A Last Shot at the Train;
Out of Gas in Amboy

The steam locomotive and its train were scheduled to pull out of Parker, Arizona on the morning of the 26th, and head back to L.A. via Cadiz, Amboy, and Barstow. I couldn't resist another sight of the train, so rode out west on 66 again, hoping to check out the museums in Barstow and catch the train there.

At about noon, I turned south off 66 three miles to Cadiz ( pronounced "Katie's" by the train crews), and the train was there - stopped a 1/4 mile south of the siding for water and lube service.

There were about 100 people scattered around the siding, and as usual it didn't take long to get into a friendly chat with some of them. This time I had a scanner with the track frequency, and drew a small crowd.

After a while, the train gave two hoots on the whistle and started moving. It eased around the curve on to the main line at about 1/2 mph. I could see a few orange flickers of flame under the firebox. A BNSF brakeman worked the track switch, and climbed aboard the engine for the ride.

El Loco at Cadiz. With over 3200 drawbar horsepower, and 80-inch diameter driving wheels, this steam locomotive has been clocked at a top speed of 103 mph.

I got some photos, then rode back to 66, headed for the museums in Barstow. 10 miles down the road, I went through Amboy again - as utterly empty and lifeless as it was the last time. But at the railroad crossing on the west side of town, I found another crowd of train chasers, and stopped to check it out.

I had an interesting conversation with a young guy who'd spent the entire week chasing the train over its route, with his lady, in a Suburban. He'd done the race from Topock to Kingman also, and said he'd been nailing the gas pedal pretty hard, too. Everybody I've spoken to on this run has been having a blast with the train.

After 30 minutes or so, 3751 came up the straight miles of track, out of the mirage from Cadiz, and flew by. We got our shots, and the chasers gunned their rigs back onto 66, racing the train on down the line. Me too!

But my bike's been getting very erratic mileage lately, and a few miles west of Amboy Crater, it backfired and died. I watched the black smoke of the locomotive disappear in the distance of the Mojave Desert.

The volcanic Amboy Crater, 250 feet high.

25 miles to Ludlow, and I knew I wouldn't make it on the tank's piddling reserve. I was down to about a pint of 100 degree water in my canteen, too. So I turned and headed back toward Amboy, wondering what I'd do there without fuel or water on a 104 degree afternoon in the Middle O. Nowhere.

I rode back slowly to conserve what fuel I had. I was so low on gas I had to stop and lay the bike down to slosh some over to the tap side of the tank.

But then coming in on the west side of Amboy, I saw a hand-lettered sign: "Gas Ahead"! I thought it must be a mirage!

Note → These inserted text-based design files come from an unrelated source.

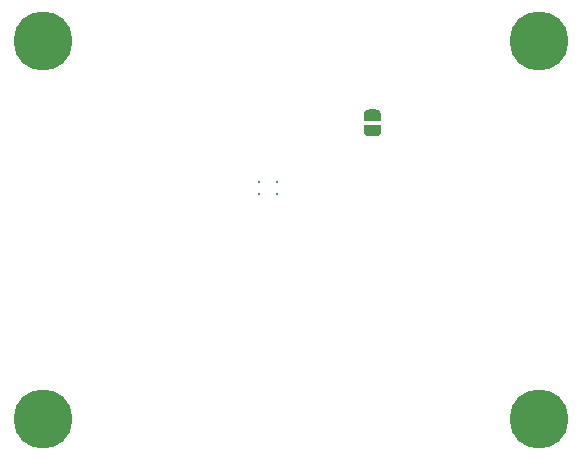
<source format=gbr>
%TF.GenerationSoftware,KiCad,Pcbnew,(5.1.12-1-10_14)*%
%TF.CreationDate,2022-02-15T12:54:36-08:00*%
%TF.ProjectId,g3_power,67335f70-6f77-4657-922e-6b696361645f,rev?*%
%TF.SameCoordinates,Original*%
%TF.FileFunction,Soldermask,Bot*%
%TF.FilePolarity,Negative*%
%FSLAX46Y46*%
G04 Gerber Fmt 4.6, Leading zero omitted, Abs format (unit mm)*
G04 Created by KiCad (PCBNEW (5.1.12-1-10_14)) date 2022-02-15 12:54:36*
%MOMM*%
%LPD*%
G01*
G04 APERTURE LIST*
%ADD10C,5.000000*%
%ADD11C,0.300000*%
%ADD12C,0.300020*%
%ADD13C,0.100000*%
G04 APERTURE END LIST*
D10*
%TO.C,H104*%
X255000000Y-106000000D03*
%TD*%
%TO.C,H103*%
X213000000Y-106000000D03*
%TD*%
%TO.C,H102*%
X255000000Y-74000000D03*
%TD*%
%TO.C,H101*%
X213000000Y-74000000D03*
%TD*%
D11*
%TO.C,U102*%
X232750000Y-87000000D03*
D12*
X231250000Y-86000000D03*
X232750000Y-86000000D03*
X231250000Y-87000000D03*
%TD*%
D13*
%TO.C,JP3*%
G36*
X240110000Y-80820000D02*
G01*
X240110000Y-80320000D01*
X240110602Y-80320000D01*
X240110602Y-80295466D01*
X240115412Y-80246635D01*
X240124984Y-80198510D01*
X240139228Y-80151555D01*
X240158005Y-80106222D01*
X240181136Y-80062949D01*
X240208396Y-80022150D01*
X240239524Y-79984221D01*
X240274221Y-79949524D01*
X240312150Y-79918396D01*
X240352949Y-79891136D01*
X240396222Y-79868005D01*
X240441555Y-79849228D01*
X240488510Y-79834984D01*
X240536635Y-79825412D01*
X240585466Y-79820602D01*
X240610000Y-79820602D01*
X240610000Y-79820000D01*
X241110000Y-79820000D01*
X241110000Y-79820602D01*
X241134534Y-79820602D01*
X241183365Y-79825412D01*
X241231490Y-79834984D01*
X241278445Y-79849228D01*
X241323778Y-79868005D01*
X241367051Y-79891136D01*
X241407850Y-79918396D01*
X241445779Y-79949524D01*
X241480476Y-79984221D01*
X241511604Y-80022150D01*
X241538864Y-80062949D01*
X241561995Y-80106222D01*
X241580772Y-80151555D01*
X241595016Y-80198510D01*
X241604588Y-80246635D01*
X241609398Y-80295466D01*
X241609398Y-80320000D01*
X241610000Y-80320000D01*
X241610000Y-80820000D01*
X240110000Y-80820000D01*
G37*
G36*
X241609398Y-81620000D02*
G01*
X241609398Y-81644534D01*
X241604588Y-81693365D01*
X241595016Y-81741490D01*
X241580772Y-81788445D01*
X241561995Y-81833778D01*
X241538864Y-81877051D01*
X241511604Y-81917850D01*
X241480476Y-81955779D01*
X241445779Y-81990476D01*
X241407850Y-82021604D01*
X241367051Y-82048864D01*
X241323778Y-82071995D01*
X241278445Y-82090772D01*
X241231490Y-82105016D01*
X241183365Y-82114588D01*
X241134534Y-82119398D01*
X241110000Y-82119398D01*
X241110000Y-82120000D01*
X240610000Y-82120000D01*
X240610000Y-82119398D01*
X240585466Y-82119398D01*
X240536635Y-82114588D01*
X240488510Y-82105016D01*
X240441555Y-82090772D01*
X240396222Y-82071995D01*
X240352949Y-82048864D01*
X240312150Y-82021604D01*
X240274221Y-81990476D01*
X240239524Y-81955779D01*
X240208396Y-81917850D01*
X240181136Y-81877051D01*
X240158005Y-81833778D01*
X240139228Y-81788445D01*
X240124984Y-81741490D01*
X240115412Y-81693365D01*
X240110602Y-81644534D01*
X240110602Y-81620000D01*
X240110000Y-81620000D01*
X240110000Y-81120000D01*
X241610000Y-81120000D01*
X241610000Y-81620000D01*
X241609398Y-81620000D01*
G37*
%TD*%
M02*

</source>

Riding into Amboy, I kept my eyes peeled for this gas. I half expected to see some Indians beside the road selling it out of five-gallon jugs. Nothing.

I pulled up at Roy's Café, and asked a feller parked in the shade by the pumps, "There any gas around here?" "Sure", he said. "That pump right there."

"Man, am I in luck!"

I couldn't believe it. A Mexican guy leaned out of the café door and motioned me to get with it. The bike took 2.2 gallons - exactly what the tank holds. To top it off, there was a cooler inside, full of ice and bottled water - only a dollar a pint! And Roy's excellent blend of desert regular is only $2.99 a gallon.

I hate to give up on a chase, and for some reason I felt sick about missing Barstow. But I didn't think I had any chance of catching up to the train by then, so headed on home, sunburned and gritty again.

This little adventure is over - for now. But it's been great fun. Hooray for Santa Fe 3751, and the people who keep the engine on the rails!